DATA BLOCK >>
========

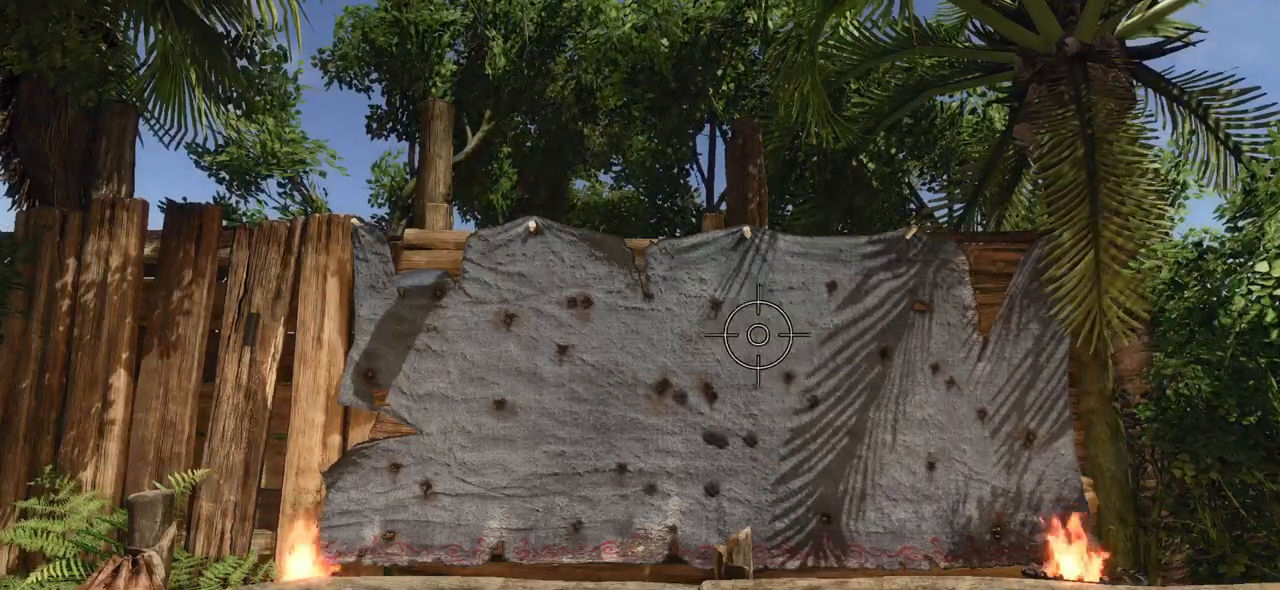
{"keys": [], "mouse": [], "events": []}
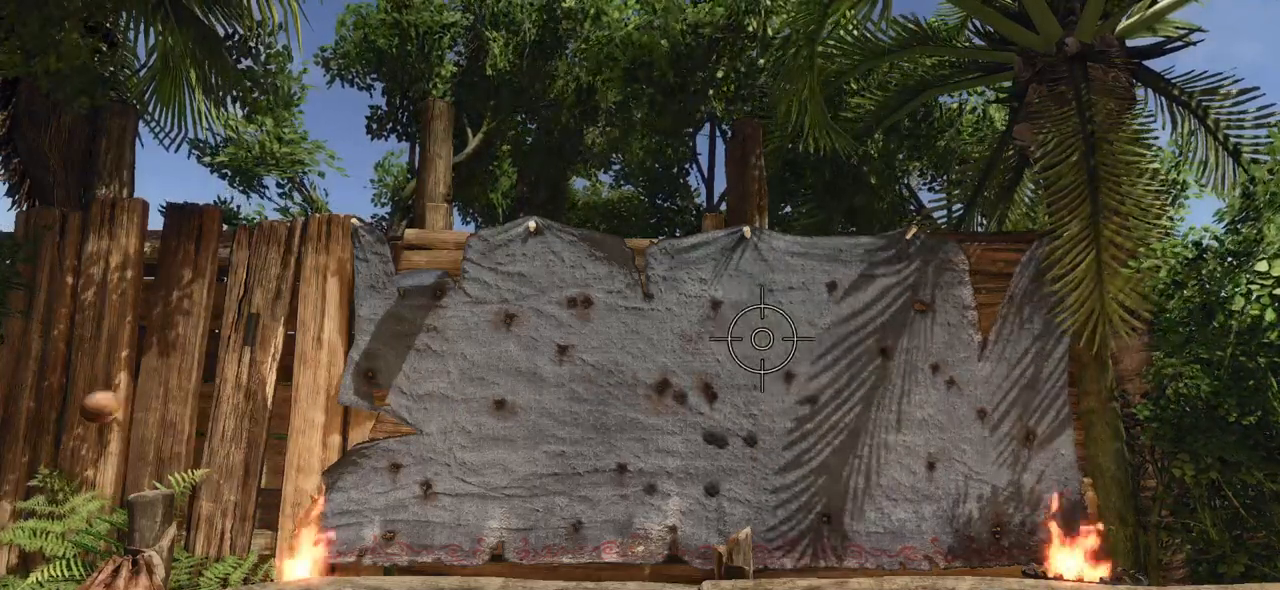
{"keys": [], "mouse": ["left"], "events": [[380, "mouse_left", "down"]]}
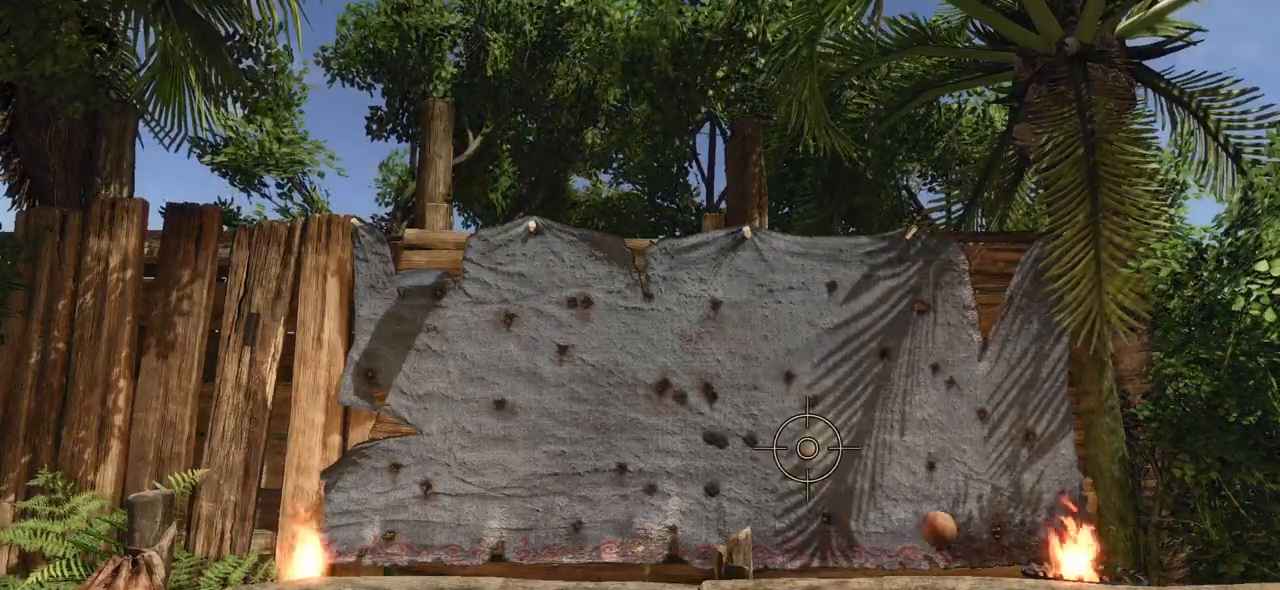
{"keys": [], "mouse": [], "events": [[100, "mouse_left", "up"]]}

========

WORK ITEM >>
All of the material above should be reproduced exactly, except the pictures.

RESULT OF THIS EXERCISE >>
{"keys": [], "mouse": [], "events": []}
{"keys": [], "mouse": ["left"], "events": [[380, "mouse_left", "down"]]}
{"keys": [], "mouse": [], "events": [[100, "mouse_left", "up"]]}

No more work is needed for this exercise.